What is required:
Write out every line of the listing below, keeping each word, number, and punctuation mark unchanged.

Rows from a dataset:
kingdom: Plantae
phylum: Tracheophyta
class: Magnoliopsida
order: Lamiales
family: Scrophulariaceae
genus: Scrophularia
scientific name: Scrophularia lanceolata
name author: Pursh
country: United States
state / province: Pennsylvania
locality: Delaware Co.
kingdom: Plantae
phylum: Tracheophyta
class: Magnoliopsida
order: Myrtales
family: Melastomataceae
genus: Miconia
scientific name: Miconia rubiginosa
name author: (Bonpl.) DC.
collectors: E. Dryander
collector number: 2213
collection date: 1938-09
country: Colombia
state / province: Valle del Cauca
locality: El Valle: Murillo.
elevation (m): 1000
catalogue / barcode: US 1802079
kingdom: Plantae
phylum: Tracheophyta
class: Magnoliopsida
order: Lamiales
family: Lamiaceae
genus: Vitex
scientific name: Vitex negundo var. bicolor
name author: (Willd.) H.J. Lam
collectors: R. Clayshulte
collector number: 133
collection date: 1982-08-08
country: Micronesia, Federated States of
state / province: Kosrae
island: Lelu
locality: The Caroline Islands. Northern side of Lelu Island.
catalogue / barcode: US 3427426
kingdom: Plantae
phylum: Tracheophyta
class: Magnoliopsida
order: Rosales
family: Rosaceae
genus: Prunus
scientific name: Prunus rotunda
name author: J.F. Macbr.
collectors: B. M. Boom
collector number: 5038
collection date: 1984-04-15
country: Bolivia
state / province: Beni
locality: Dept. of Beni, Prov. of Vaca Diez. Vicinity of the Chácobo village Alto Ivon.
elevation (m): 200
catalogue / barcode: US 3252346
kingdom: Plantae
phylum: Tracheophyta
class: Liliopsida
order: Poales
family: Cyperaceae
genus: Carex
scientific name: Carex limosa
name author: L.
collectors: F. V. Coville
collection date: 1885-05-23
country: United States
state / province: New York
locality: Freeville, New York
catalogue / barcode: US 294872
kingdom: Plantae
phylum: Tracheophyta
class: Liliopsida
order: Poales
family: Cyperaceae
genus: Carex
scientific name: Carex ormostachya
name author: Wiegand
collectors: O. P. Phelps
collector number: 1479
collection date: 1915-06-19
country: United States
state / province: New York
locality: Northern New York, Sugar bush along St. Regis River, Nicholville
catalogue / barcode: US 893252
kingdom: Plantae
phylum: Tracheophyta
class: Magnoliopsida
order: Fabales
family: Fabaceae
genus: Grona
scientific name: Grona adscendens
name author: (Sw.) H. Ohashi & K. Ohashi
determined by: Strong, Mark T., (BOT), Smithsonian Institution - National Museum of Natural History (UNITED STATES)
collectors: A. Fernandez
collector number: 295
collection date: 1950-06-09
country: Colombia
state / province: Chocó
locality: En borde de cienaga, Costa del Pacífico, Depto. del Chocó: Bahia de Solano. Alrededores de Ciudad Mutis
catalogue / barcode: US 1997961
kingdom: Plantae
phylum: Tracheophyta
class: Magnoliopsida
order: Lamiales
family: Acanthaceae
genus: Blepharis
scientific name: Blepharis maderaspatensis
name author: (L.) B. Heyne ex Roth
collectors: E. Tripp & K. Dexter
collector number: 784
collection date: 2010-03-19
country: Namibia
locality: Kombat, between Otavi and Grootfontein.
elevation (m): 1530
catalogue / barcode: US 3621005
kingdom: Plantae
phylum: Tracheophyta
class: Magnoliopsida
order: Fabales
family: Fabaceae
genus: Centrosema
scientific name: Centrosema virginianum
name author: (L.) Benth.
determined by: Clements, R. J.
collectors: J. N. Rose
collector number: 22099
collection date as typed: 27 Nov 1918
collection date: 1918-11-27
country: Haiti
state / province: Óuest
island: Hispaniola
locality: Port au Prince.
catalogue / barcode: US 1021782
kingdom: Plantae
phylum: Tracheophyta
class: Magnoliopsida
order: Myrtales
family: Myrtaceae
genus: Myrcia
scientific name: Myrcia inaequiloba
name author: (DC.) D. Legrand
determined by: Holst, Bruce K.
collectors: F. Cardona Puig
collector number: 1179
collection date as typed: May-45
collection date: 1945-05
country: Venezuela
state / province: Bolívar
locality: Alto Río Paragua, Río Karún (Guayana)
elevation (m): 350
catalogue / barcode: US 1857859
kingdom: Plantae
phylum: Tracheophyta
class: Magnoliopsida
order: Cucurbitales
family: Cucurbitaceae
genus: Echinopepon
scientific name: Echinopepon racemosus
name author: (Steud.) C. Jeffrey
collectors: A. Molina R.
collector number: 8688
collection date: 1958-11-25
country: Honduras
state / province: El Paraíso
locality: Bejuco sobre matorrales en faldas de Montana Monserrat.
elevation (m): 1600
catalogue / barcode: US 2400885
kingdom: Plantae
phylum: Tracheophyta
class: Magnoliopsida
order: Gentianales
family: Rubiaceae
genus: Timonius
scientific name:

Completed exercise:
kingdom: Plantae
phylum: Tracheophyta
class: Magnoliopsida
order: Lamiales
family: Scrophulariaceae
genus: Scrophularia
scientific name: Scrophularia lanceolata
name author: Pursh
country: United States
state / province: Pennsylvania
locality: Delaware Co.
kingdom: Plantae
phylum: Tracheophyta
class: Magnoliopsida
order: Myrtales
family: Melastomataceae
genus: Miconia
scientific name: Miconia rubiginosa
name author: (Bonpl.) DC.
collectors: E. Dryander
collector number: 2213
collection date: 1938-09
country: Colombia
state / province: Valle del Cauca
locality: El Valle: Murillo.
elevation (m): 1000
catalogue / barcode: US 1802079
kingdom: Plantae
phylum: Tracheophyta
class: Magnoliopsida
order: Lamiales
family: Lamiaceae
genus: Vitex
scientific name: Vitex negundo var. bicolor
name author: (Willd.) H.J. Lam
collectors: R. Clayshulte
collector number: 133
collection date: 1982-08-08
country: Micronesia, Federated States of
state / province: Kosrae
island: Lelu
locality: The Caroline Islands. Northern side of Lelu Island.
catalogue / barcode: US 3427426
kingdom: Plantae
phylum: Tracheophyta
class: Magnoliopsida
order: Rosales
family: Rosaceae
genus: Prunus
scientific name: Prunus rotunda
name author: J.F. Macbr.
collectors: B. M. Boom
collector number: 5038
collection date: 1984-04-15
country: Bolivia
state / province: Beni
locality: Dept. of Beni, Prov. of Vaca Diez. Vicinity of the Chácobo village Alto Ivon.
elevation (m): 200
catalogue / barcode: US 3252346
kingdom: Plantae
phylum: Tracheophyta
class: Liliopsida
order: Poales
family: Cyperaceae
genus: Carex
scientific name: Carex limosa
name author: L.
collectors: F. V. Coville
collection date: 1885-05-23
country: United States
state / province: New York
locality: Freeville, New York
catalogue / barcode: US 294872
kingdom: Plantae
phylum: Tracheophyta
class: Liliopsida
order: Poales
family: Cyperaceae
genus: Carex
scientific name: Carex ormostachya
name author: Wiegand
collectors: O. P. Phelps
collector number: 1479
collection date: 1915-06-19
country: United States
state / province: New York
locality: Northern New York, Sugar bush along St. Regis River, Nicholville
catalogue / barcode: US 893252
kingdom: Plantae
phylum: Tracheophyta
class: Magnoliopsida
order: Fabales
family: Fabaceae
genus: Grona
scientific name: Grona adscendens
name author: (Sw.) H. Ohashi & K. Ohashi
determined by: Strong, Mark T., (BOT), Smithsonian Institution - National Museum of Natural History (UNITED STATES)
collectors: A. Fernandez
collector number: 295
collection date: 1950-06-09
country: Colombia
state / province: Chocó
locality: En borde de cienaga, Costa del Pacífico, Depto. del Chocó: Bahia de Solano. Alrededores de Ciudad Mutis
catalogue / barcode: US 1997961
kingdom: Plantae
phylum: Tracheophyta
class: Magnoliopsida
order: Lamiales
family: Acanthaceae
genus: Blepharis
scientific name: Blepharis maderaspatensis
name author: (L.) B. Heyne ex Roth
collectors: E. Tripp & K. Dexter
collector number: 784
collection date: 2010-03-19
country: Namibia
locality: Kombat, between Otavi and Grootfontein.
elevation (m): 1530
catalogue / barcode: US 3621005
kingdom: Plantae
phylum: Tracheophyta
class: Magnoliopsida
order: Fabales
family: Fabaceae
genus: Centrosema
scientific name: Centrosema virginianum
name author: (L.) Benth.
determined by: Clements, R. J.
collectors: J. N. Rose
collector number: 22099
collection date as typed: 27 Nov 1918
collection date: 1918-11-27
country: Haiti
state / province: Óuest
island: Hispaniola
locality: Port au Prince.
catalogue / barcode: US 1021782
kingdom: Plantae
phylum: Tracheophyta
class: Magnoliopsida
order: Myrtales
family: Myrtaceae
genus: Myrcia
scientific name: Myrcia inaequiloba
name author: (DC.) D. Legrand
determined by: Holst, Bruce K.
collectors: F. Cardona Puig
collector number: 1179
collection date as typed: May-45
collection date: 1945-05
country: Venezuela
state / province: Bolívar
locality: Alto Río Paragua, Río Karún (Guayana)
elevation (m): 350
catalogue / barcode: US 1857859
kingdom: Plantae
phylum: Tracheophyta
class: Magnoliopsida
order: Cucurbitales
family: Cucurbitaceae
genus: Echinopepon
scientific name: Echinopepon racemosus
name author: (Steud.) C. Jeffrey
collectors: A. Molina R.
collector number: 8688
collection date: 1958-11-25
country: Honduras
state / province: El Paraíso
locality: Bejuco sobre matorrales en faldas de Montana Monserrat.
elevation (m): 1600
catalogue / barcode: US 2400885
kingdom: Plantae
phylum: Tracheophyta
class: Magnoliopsida
order: Gentianales
family: Rubiaceae
genus: Timonius
scientific name:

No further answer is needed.